Also, about a month ago, BNSF Railway and Union Pacific participated in emergency-preparedness training with various county agencies and the U.S. Forest Service. The scenario: an oil-train derailment and wildland fire, BNSF spokesman Gus Melonas said. The exercises involving about 60 people took place at the exact site of Friday’s derailment, Melonas said.
The shale-oil revolution
In the past decade, U.S. wildcatters figured out how to coax crude oil from shale-rock formations, unleashing a surge in oil supply that has brought down gasoline prices, lessened America’s reliance on oil exports and redrawn the map of production and transportation of energy in the U.S.
As a result, Washington and Oregon have become critical corridors as dozens of trains carry light crude, much of it bound for refineries in Western Washington. It has helped offset a rapid decline in the production of crude from Alaska, the refineries’ traditional source of supply.
A significant amount of the oil comes from North Dakota’s bountiful Bakken shale formation — light crude that’s highly valued because it can be easily turned into gasoline, but also is much more flammable and dangerous in case of a spill.
Each week, more than 15 oil trains cross Skamania and Klickitat counties, on the Washington side of the Columbia.

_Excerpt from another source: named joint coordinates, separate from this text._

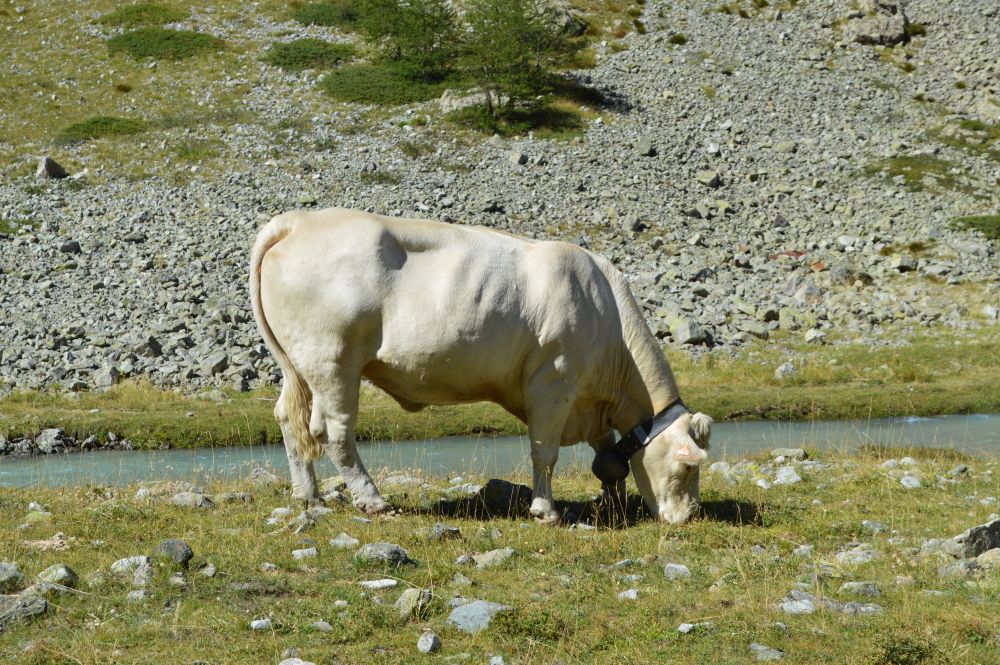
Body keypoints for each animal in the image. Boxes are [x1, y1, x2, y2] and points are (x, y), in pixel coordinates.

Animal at [249, 207, 712, 524]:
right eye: (689, 467)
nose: (689, 516)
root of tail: (297, 222)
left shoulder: (588, 401)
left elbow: (607, 456)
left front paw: (611, 502)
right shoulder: (555, 379)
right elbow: (545, 451)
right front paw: (545, 510)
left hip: (299, 366)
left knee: (289, 420)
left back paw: (308, 495)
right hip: (333, 361)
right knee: (334, 431)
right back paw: (372, 499)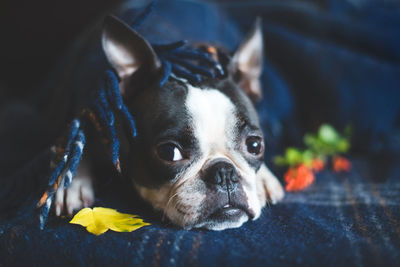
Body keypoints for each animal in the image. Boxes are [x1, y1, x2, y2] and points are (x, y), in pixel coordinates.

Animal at [54, 15, 284, 231]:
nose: (224, 173)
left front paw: (264, 179)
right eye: (169, 152)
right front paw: (70, 184)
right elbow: (75, 142)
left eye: (254, 145)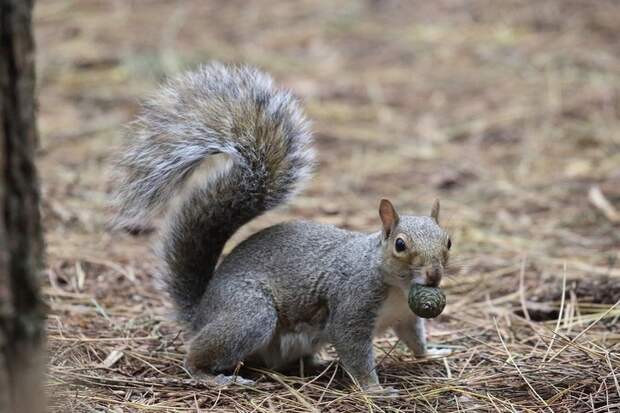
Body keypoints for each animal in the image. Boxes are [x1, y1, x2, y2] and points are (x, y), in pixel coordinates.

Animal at [111, 62, 450, 392]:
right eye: (400, 245)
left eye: (448, 241)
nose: (434, 275)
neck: (396, 287)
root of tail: (202, 312)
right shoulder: (352, 304)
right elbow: (353, 348)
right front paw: (373, 389)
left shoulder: (406, 317)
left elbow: (415, 340)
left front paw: (433, 353)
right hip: (250, 314)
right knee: (197, 353)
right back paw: (212, 376)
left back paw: (316, 365)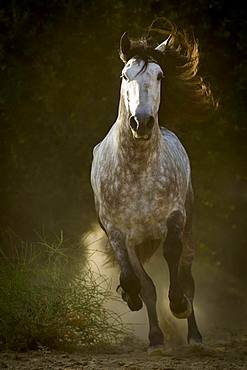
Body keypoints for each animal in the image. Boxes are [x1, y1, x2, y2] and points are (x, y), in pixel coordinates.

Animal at [90, 23, 214, 350]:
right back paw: (156, 336)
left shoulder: (175, 218)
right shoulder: (119, 232)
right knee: (145, 282)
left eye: (159, 76)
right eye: (125, 75)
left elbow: (172, 256)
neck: (136, 171)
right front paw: (130, 297)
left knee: (187, 274)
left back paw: (194, 334)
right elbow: (137, 280)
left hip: (189, 227)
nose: (141, 122)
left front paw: (178, 305)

Western Washington sees significant train traffic, with 18 trains traveling through Pierce County per week and 15 per week in King County.
In a November 2015 filing with the Washington Military Department, Union Pacific told state officials that it planned to send up to one train per week with more than 35 cars carrying Bakken crude through 10 Washington counties, including Thurston and Pierce.
At least 10 oil-train derailments and explosions have occurred over the past two years, according to a compilation by the Sightline Institute, a Seattle think tank.
Oil-train traffic is poised to ramp up significantly in Washington, with terminals planned in Vancouver, Anacortes and the Port of Grays Harbor.
The project planned by Tesoro in Vancouver could put four to five more oil trains per day through the Columbia Gorge, each with as many as 120 oil cars in trains a mile and a half long.